Era muy normal sorprenderla acariciendo con ternura a alguno de ellos, y susurrandole palabras de cariño.
La bibliotecaria aparte de las burlas de los niñatos también tuvo que enfrentarse a un gran problema y a una gran suma de quejas, cuando en la biblioteca empezaron a desaparecer libros.
Primero solo desaparecían las letras de algunas hojas de los libros. Después desaparecieron las páginas de éstos dejandolos tan solo con las portadas. Y finalmente ya desaparecieron los libros por si solos. El problema comenzo a ser más grave cuando no solo desaparecían los libros de la biblioteca sino también de otros lugares, como librerías, casas particulares o escuelas.
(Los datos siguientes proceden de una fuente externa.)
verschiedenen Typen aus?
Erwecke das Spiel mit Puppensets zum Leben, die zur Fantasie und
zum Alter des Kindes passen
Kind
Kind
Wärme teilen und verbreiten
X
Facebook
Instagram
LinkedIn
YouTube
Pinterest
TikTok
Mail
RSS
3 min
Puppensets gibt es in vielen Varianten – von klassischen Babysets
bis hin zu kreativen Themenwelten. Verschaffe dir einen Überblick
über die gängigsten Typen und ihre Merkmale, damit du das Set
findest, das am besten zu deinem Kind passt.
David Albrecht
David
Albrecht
Algunos de los libros desaparecidos iban a parar a la biblioteca, pero otros sin embargo no daban señales de su paradero.
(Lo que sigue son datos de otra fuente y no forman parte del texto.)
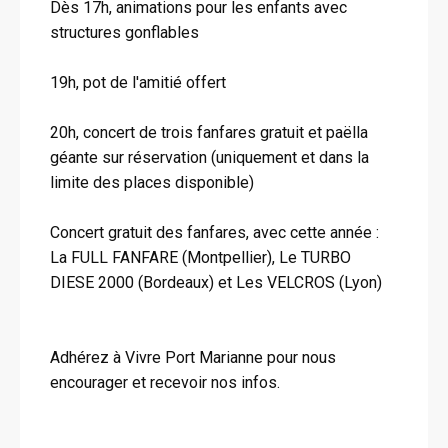
Dès 17h, animations pour les enfants avec
structures gonflables
19h, pot de l'amitié offert
20h, concert de trois fanfares gratuit et paëlla
géante sur réservation (uniquement et dans la
limite des places disponible)
Concert gratuit des fanfares, avec cette année :
La FULL FANFARE (Montpellier), Le TURBO
DIESE 2000 (Bordeaux) et Les VELCROS (Lyon)
Adhérez à Vivre Port Marianne pour nous
encourager et recevoir nos infos.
La bibliotecaria, llamada Iratina, no sabía que pensar sobre todo aquello.
Pero los libros desaparecidos que habían vuelto aparecer en la biblioteca la seguían hasta su casa y a ella le parecía ver que temblaban de miedo.
Durante los días posteriores Iratina se encontró varias veces con un caballero de armadura negra, subido a un caballo del mismo color, que agitaba en su mano delante de sus narices un llavero de seis llaves plateadas.
En los primeros encuentros con él, ella se asustó y se escapó de él. Pero finalmente el caballero decidió hablarle.
- Tienes que abrir las seis puertas de la imaginación, sin ellas ningun libro puede existir, por ello están desapareciendo. Antiguamente las puertas se abrían automaticamente con toda la energía que utilizaban los humanos en dar su aprecio por cada una de sus lecturas realizadas, pero la gente cada vez lee menos por eso la abertura se tiene que hacer manualmente, yo vendré a verte cada vez que se necesite hacerlo, los libros y yo sabemos que se puede confíar en ti.
Iratina se subió al caballo detrás del caballero, a través de un remolino llegaron a una habitación oscura y redonda con seis puertas, ella fue usando cada una de las llaves del llavero, en cuanto estuvieron todas abiertas, las paredes de la habitación oscura se llenaron de luz y de colores vivos.